September 1998 Issue

The CPA In Industry


By John Talbott

espite the protests of my former students who work at the Honda Accord Plant in Marysville, Ohio, I believe that the Toyota Plant in Georgetown, Kentucky, is probably the most efficient American manufacturing plant I have either visited or worked in. This plant has won more international awards than any other American plant, and, as a result, I make periodic pilgrimages to scenic Georgetown to determine the latest continuous improvement ideas incorporated into their production processes.

During one such visit, I found myself sitting next to a person who I discovered was a GM spy (she assured me that Toyota knew she was there) who spent much of her time traversing the United States stealing best practices from other companies.

I have long been a fan of best practices, as I lack creativity and believe it is futile to try to reinvent the wheel. By borrowing best practices from various basketball coaches, for example, I have led several youth champions in my area. Perhaps the seminal industry champion of best practices, however, is GE's Jack Welch. In the late 1980s, GE formalized best practices by asking successful companies "What's the secret of your success?"

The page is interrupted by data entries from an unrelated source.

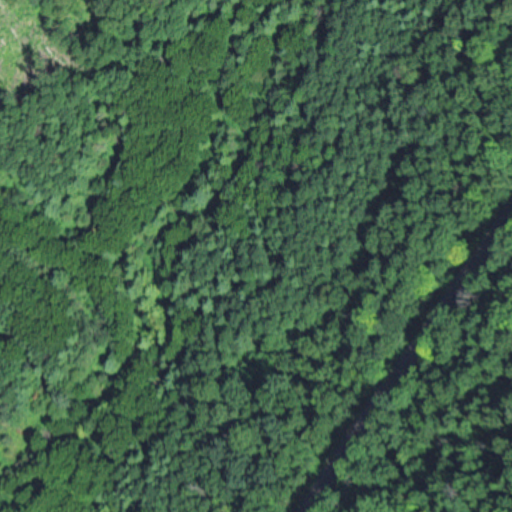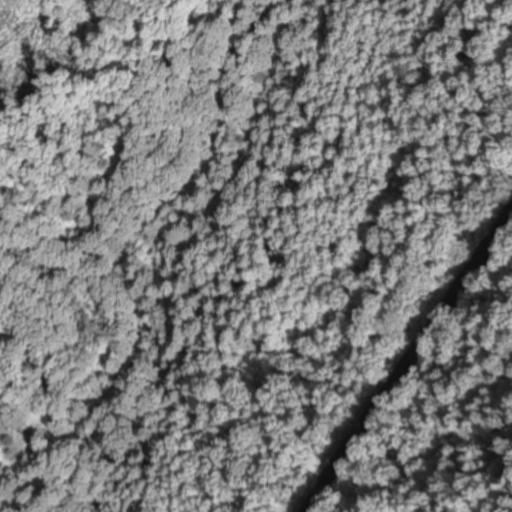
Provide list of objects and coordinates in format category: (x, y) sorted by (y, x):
road: (405, 354)
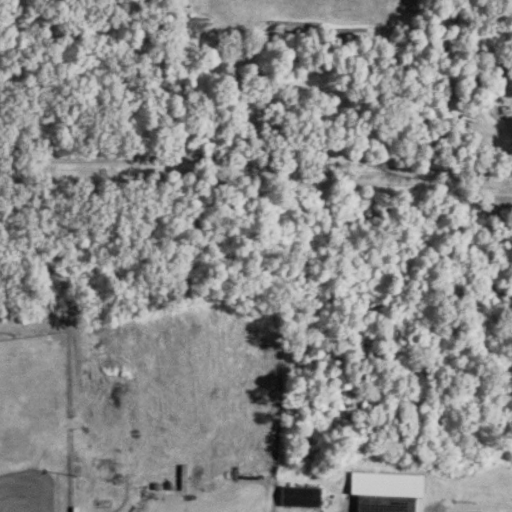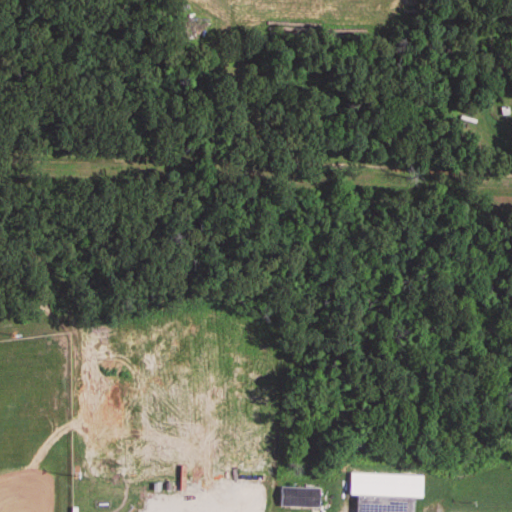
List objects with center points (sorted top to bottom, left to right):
building: (297, 498)
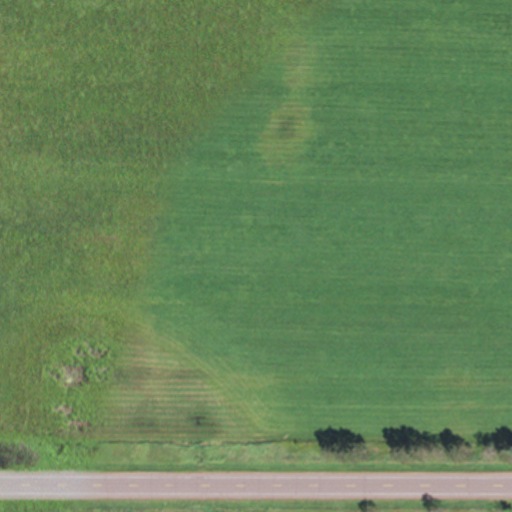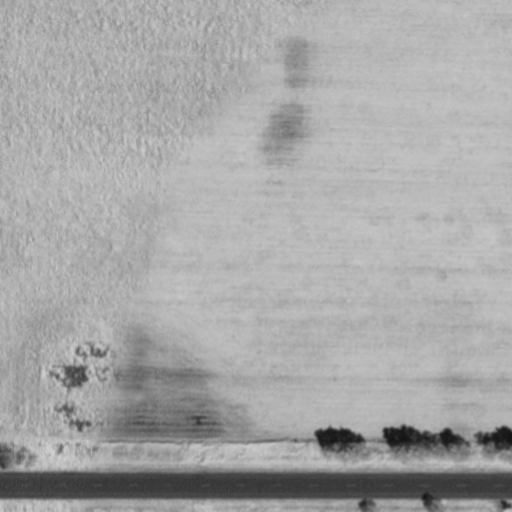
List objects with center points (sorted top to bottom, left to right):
road: (256, 490)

The answers that GE received were remarkably similar. Successful companies emphasized managing processes, outhustled their competitors in introducing new products, and treated their suppliers as partners.

Most companies, of course, lack the resources of GE and may have some justification for not knowing the best practices of other companies. Arthur Andersen, however, has provided an inexpensive vehicle for companies to enhance their own operations through their 1998 book Best Practices and their web site ( dealing with best practices.

The Book

In the early 1990s, Arthur Andersen began creating a process classification system that allowed it to study the best practices of companies worldwide. The classification system that emerged was based on the following similar processes:

* Understanding markets and customers

* Designing products and services

* Marketing and selling those products and services

* Producing what customers need and want

* Delivering products and services

* Serving customers

The book breaks business practices into universal processes and gives real-world examples of companies which excel in these areas. The result is a book that is not only informative and interesting, but is also an instructional manual. At the end of each chapter are suggestions and questions that should be addressed before attempting to implement a best practice solution. Companies can use this as a guide in their own research.

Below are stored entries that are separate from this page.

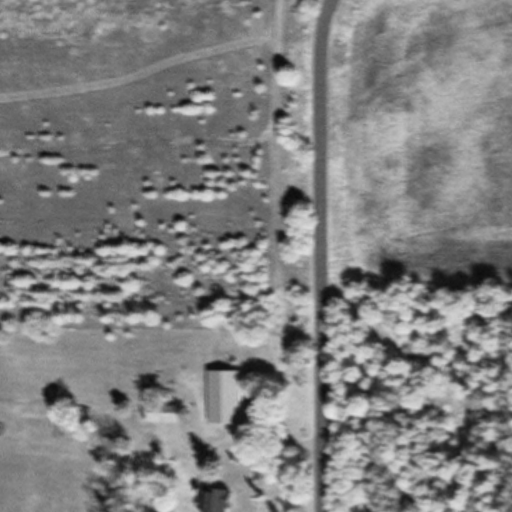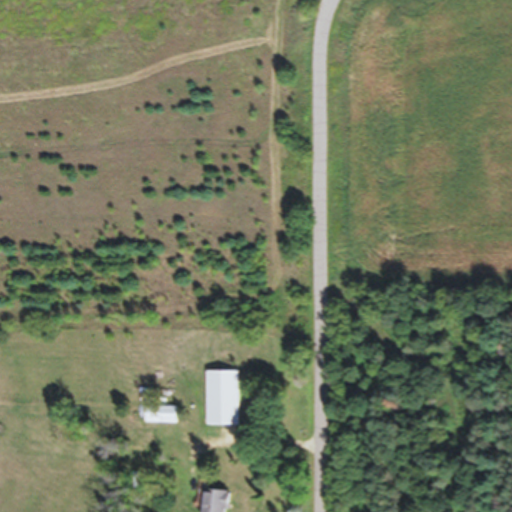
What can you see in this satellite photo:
road: (322, 254)
building: (223, 406)
building: (162, 423)
building: (214, 505)
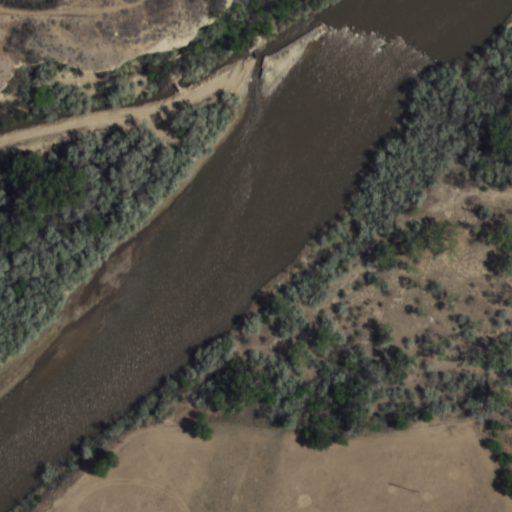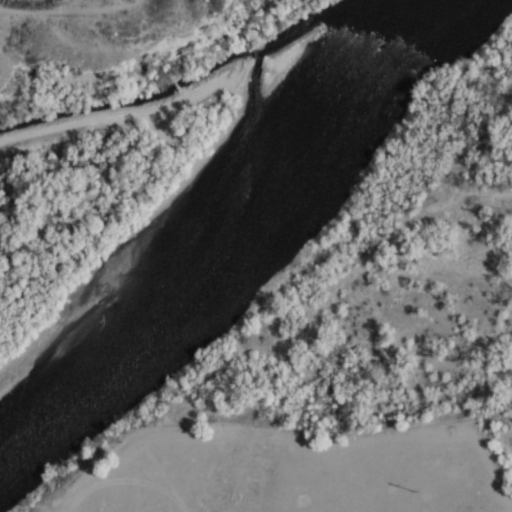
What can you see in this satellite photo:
river: (226, 235)
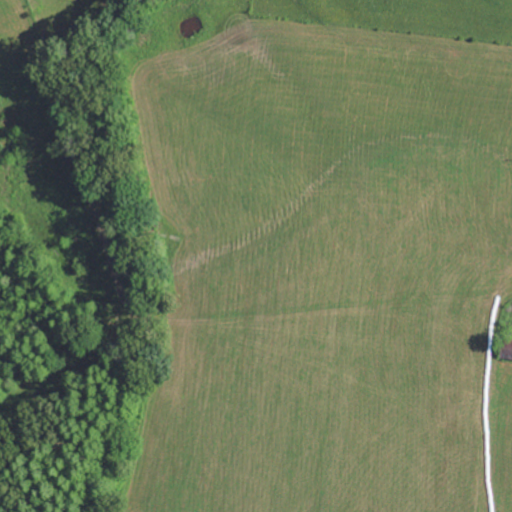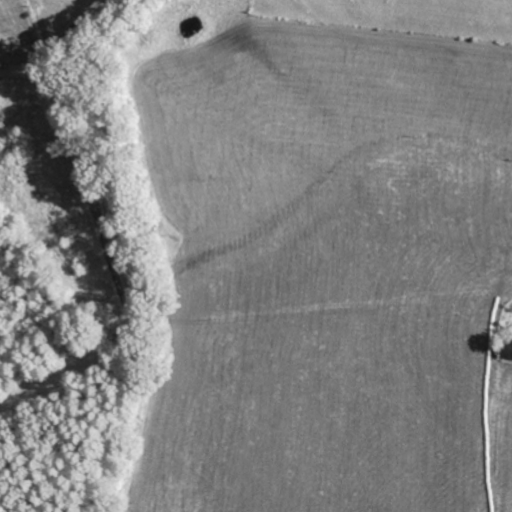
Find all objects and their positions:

The book also stresses that the thrust of the best practice approach is that ideas for improving business processes can be generated anywhere. The ideas may come from other departments in the same company, other companies in the same industry, or other companies in a completely different industry. For example, Mobil studied the Penske pit crew to improve times on oil changes and tune-ups.

The Web Site

Global Best Practices Knowledge Space is an expansive database administered and researched by Arthur Andersen Worldwide (AA). The database was created to aid AA employees doing research. It can be accessed on the internet by external users in a restricted form ( and by internal AA members in its complete capacity (www.kspacearthurandersen. com). AA has developed a series of lists where they have compiled their choices of companies that lead an industry in a given area, such as the payroll function.

An excellent best practices example is an AA client, Airline X, who was losing millions of dollars a year because the process planes used when taxiing and loading/unloading took excessive time and manpower to accomplish. AA began researching the issue and determined that they could use a system similar to the Indianapolis 500 Motor Speedway pit stops. This strategy was implemented at a major Georgia airport, and Airline X saved millions of dollars a year.

Best Practices Knowledge Space is broken down into many small topics related to business in general and accounting specifically. When employees are on a particular engagement that requires research in areas such as accounts payable, accounts receivable, purchasing, cost reduction or inventory management, the database can be accessed simply by inserting a CD into a computer. The data are continuously updated to provide maximum benefit to the user.

Many of the articles in the best practices database are recommendations to solve common and recurring problems. For example, the database points out that not only is inventory expensive to carry, it is expensive to handle. Every time an employee touches a product, its cost increases. This phenomenon is increasingly relevant when the employee is putting inventory into storage. A technique used to combat this expense is known as cross-docking. Cross-docking is the process whereby a supplier's truck meets back to back with a customer's truck, which then delivers the product to the end-user. This eliminates the warehouse function altogether and significantly reduces the cost of inventory. *

John Talbott, PhD, is a professor of accounting at Wright State University, Dayton, Ohio. The author thanks Reneé Duree at Arthur Andersen for providing much of the material on the web site.